For some people with allergies, the end of summer is a good thing. But for many others -- an estimated 36 million Americans -- the end of summer just means the beginning of ragweed season.
Symptoms of a ragweed allergy include sneezing, runny nose, and swollen, itchy, tearing eyes, according to the American Academy of Allergy, Asthma & Immunology. Nearly 80 percent of people who have such allergies will experience trouble sleeping.
With ragweed season running from the middle of August until October, here are some tips from the experts at the allergy academy on how to minimize exposure to the plant in question and its potent pollen:
1. Stay away: Avoid areas where ragweed likes to grow, such as ditches, vacant lots, riverbanks and the edge of wooded areas.
2. Stay inside: When pollen counts are high, try to minimize your outdoor activity. If you do spend time outdoors, shower when you head inside again so that the pollen doesn't collect on you.
3. Keep pollen out: Close the windows in your car and home to minimize the amount of pollen that enters the places you live.
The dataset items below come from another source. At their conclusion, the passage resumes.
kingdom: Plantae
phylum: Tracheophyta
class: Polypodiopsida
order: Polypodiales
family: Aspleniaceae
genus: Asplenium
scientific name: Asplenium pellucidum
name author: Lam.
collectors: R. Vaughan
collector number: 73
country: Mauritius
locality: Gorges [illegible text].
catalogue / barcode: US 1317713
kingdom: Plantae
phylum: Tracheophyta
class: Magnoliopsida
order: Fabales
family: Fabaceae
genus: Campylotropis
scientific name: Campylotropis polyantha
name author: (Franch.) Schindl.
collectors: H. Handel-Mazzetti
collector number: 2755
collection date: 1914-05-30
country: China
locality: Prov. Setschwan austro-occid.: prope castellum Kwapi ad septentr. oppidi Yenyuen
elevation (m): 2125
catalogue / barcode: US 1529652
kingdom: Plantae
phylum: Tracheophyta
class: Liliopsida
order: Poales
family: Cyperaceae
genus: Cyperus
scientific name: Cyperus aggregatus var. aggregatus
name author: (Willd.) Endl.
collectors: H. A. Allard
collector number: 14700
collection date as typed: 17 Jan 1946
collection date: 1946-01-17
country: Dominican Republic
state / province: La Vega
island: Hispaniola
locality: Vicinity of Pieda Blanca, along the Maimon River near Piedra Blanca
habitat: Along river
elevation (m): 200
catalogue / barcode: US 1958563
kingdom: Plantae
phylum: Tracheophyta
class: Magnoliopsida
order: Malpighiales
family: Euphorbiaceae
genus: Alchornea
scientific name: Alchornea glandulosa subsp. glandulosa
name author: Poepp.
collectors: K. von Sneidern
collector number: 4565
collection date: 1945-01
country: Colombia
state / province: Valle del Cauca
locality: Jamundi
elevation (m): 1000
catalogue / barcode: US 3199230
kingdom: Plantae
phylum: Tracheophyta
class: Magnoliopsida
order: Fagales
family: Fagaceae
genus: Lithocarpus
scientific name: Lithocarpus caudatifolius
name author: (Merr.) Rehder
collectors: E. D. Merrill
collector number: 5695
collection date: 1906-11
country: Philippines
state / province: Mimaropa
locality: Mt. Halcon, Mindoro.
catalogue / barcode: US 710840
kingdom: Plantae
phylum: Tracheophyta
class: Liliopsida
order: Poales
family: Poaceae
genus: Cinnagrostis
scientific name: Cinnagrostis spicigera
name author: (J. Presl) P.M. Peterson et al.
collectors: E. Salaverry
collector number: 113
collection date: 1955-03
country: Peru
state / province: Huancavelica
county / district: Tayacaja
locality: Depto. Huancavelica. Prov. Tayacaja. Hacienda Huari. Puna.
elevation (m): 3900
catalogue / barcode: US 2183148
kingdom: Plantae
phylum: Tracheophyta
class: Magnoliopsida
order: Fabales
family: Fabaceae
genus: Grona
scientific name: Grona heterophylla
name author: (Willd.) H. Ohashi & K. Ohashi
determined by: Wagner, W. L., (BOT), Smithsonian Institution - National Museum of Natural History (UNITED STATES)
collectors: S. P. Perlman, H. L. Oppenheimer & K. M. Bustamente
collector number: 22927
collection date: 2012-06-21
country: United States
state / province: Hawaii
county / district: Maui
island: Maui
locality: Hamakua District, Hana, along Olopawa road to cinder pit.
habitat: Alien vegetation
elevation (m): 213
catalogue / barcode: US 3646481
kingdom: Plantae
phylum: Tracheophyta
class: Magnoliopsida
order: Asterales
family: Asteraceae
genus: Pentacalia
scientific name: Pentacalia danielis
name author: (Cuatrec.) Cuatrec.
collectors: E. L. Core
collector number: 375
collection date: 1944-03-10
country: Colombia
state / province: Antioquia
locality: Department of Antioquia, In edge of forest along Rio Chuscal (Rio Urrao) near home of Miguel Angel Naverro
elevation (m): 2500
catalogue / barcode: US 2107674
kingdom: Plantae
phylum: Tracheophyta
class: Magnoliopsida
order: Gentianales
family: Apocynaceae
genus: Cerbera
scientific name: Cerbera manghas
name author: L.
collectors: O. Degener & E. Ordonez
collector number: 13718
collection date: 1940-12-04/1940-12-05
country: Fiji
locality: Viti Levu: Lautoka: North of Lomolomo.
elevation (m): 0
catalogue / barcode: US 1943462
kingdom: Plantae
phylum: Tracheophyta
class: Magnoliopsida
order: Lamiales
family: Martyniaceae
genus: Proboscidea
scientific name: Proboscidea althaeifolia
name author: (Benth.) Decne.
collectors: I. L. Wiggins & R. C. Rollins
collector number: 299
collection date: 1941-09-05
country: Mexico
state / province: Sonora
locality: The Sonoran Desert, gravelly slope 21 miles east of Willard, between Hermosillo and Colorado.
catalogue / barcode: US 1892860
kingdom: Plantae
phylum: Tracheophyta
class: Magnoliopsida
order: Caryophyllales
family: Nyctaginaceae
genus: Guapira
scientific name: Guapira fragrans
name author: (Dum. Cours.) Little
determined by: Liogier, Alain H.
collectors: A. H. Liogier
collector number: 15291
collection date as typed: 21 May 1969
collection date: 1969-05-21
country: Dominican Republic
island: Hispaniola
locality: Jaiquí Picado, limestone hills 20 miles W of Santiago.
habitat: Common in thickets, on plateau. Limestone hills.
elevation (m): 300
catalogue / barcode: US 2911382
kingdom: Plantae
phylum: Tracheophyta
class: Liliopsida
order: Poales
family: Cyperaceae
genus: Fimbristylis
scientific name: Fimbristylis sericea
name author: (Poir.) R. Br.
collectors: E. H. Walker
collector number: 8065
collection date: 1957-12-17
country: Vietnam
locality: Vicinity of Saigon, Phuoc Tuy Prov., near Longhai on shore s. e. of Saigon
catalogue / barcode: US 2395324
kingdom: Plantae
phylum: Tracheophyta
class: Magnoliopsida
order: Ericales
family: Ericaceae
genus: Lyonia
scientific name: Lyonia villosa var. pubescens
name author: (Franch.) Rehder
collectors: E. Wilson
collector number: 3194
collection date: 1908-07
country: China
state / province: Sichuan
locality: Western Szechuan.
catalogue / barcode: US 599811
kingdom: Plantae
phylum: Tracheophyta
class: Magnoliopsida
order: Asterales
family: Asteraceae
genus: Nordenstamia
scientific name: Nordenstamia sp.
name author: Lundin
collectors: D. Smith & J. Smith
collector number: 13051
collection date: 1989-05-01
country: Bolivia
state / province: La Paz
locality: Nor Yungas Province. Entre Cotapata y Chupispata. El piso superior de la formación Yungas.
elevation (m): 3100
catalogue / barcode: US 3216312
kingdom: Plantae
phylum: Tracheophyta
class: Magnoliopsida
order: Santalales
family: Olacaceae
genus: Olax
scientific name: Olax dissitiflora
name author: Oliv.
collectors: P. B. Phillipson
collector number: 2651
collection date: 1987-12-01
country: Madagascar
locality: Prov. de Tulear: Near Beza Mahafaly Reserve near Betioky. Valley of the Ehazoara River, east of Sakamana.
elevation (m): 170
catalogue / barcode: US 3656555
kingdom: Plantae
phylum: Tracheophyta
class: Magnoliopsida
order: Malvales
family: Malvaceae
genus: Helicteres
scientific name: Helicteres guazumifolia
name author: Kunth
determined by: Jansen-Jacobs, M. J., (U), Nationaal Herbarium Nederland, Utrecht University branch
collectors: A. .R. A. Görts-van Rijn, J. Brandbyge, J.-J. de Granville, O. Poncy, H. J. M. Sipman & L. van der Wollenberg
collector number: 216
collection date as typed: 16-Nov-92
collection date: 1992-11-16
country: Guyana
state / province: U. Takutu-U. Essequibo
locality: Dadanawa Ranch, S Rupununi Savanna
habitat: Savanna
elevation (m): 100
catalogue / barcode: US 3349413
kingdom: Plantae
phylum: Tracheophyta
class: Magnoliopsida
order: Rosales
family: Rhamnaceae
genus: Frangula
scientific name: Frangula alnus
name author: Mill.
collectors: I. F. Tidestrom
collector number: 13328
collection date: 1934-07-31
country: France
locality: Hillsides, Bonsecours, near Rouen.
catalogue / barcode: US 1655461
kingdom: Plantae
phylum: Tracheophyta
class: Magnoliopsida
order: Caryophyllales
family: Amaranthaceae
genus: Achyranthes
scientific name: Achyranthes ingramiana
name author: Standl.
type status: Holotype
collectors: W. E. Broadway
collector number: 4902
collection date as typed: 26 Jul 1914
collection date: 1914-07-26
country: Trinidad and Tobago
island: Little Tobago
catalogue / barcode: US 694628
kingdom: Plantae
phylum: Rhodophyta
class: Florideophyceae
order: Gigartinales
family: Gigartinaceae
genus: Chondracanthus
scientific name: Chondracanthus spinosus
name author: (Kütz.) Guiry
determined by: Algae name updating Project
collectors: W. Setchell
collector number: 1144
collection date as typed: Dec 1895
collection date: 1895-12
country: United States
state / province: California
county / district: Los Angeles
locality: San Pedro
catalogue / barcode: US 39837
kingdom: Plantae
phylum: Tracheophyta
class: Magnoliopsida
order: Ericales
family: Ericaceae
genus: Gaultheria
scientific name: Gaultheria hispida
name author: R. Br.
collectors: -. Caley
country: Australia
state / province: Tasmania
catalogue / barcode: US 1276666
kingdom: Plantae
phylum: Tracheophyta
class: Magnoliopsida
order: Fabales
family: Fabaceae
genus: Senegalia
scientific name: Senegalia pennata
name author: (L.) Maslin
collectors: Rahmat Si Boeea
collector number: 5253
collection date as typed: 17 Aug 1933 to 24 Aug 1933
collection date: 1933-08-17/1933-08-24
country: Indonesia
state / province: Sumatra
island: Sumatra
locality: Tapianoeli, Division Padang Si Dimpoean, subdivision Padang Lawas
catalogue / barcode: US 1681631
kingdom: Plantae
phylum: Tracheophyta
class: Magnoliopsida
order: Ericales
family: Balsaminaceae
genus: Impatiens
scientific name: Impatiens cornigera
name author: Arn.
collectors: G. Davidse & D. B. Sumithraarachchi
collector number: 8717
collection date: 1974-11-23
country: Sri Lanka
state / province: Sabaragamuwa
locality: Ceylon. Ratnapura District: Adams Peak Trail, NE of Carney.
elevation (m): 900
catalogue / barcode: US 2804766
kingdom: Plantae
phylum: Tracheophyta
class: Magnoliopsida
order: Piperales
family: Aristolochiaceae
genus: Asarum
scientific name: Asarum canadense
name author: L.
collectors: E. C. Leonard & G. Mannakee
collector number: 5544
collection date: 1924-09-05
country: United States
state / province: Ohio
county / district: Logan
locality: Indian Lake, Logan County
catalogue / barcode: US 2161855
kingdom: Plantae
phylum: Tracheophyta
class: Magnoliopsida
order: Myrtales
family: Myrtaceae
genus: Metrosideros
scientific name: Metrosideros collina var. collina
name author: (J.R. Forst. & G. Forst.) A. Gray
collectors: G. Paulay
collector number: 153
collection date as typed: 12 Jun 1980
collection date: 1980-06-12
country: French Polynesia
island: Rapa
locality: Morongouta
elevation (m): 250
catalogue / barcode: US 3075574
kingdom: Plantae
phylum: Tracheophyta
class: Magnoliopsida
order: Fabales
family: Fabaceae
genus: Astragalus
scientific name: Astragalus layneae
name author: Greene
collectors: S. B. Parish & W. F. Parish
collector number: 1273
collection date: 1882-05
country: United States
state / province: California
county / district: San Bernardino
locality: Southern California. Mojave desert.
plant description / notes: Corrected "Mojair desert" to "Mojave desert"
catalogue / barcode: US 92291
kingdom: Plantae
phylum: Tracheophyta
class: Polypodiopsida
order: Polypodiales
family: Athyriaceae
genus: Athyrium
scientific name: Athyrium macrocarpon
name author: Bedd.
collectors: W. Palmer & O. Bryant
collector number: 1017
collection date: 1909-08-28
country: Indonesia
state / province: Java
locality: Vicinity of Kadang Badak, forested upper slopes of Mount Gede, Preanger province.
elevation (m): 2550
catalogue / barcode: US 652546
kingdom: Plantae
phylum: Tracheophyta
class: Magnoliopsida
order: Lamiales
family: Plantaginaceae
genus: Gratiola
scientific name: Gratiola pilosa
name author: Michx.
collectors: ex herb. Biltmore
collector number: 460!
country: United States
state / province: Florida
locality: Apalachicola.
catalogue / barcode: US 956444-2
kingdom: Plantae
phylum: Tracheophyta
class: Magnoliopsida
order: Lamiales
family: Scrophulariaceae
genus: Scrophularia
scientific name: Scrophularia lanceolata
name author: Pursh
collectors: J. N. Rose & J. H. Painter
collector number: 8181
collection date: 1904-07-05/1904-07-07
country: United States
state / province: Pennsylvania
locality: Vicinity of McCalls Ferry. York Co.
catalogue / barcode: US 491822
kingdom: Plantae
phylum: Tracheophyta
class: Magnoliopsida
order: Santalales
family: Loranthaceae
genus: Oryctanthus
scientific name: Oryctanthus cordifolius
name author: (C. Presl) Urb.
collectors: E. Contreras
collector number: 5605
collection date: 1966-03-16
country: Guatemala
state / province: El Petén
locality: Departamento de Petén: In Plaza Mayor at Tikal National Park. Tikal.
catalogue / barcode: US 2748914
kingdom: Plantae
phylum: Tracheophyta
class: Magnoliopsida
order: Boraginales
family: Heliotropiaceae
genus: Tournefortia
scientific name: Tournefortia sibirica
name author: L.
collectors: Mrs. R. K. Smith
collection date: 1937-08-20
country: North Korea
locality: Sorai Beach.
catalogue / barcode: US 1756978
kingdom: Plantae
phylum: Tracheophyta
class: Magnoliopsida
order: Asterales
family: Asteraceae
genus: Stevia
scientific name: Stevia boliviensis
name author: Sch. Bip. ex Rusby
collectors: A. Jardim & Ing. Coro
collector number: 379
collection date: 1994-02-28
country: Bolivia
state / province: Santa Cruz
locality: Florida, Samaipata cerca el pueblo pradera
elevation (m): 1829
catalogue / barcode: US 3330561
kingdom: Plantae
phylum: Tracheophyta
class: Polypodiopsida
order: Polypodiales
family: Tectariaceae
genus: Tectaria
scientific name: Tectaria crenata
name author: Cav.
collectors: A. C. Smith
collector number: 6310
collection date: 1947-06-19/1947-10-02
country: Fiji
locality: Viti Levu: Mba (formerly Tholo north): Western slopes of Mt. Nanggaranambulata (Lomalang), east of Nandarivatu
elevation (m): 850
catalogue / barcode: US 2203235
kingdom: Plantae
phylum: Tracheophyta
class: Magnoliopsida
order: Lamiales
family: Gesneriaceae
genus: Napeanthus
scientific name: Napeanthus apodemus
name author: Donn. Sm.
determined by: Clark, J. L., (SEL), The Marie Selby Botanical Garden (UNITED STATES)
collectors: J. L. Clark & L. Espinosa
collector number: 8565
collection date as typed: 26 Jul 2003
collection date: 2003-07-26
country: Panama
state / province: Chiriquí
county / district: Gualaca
Run air conditioning to clean and dry the air that you're breathing.
4. Know the numbers:
Track pollen and other allergen counts regularly so you know when to take extra precautions. You can visit www.aaaai.org/nab for up-to-date information on tree, weed and grass pollen and mold counts. Because some people's symptoms represent a cumulative effect of multiple allergens, it's also worth watching how prevalent other allergens are.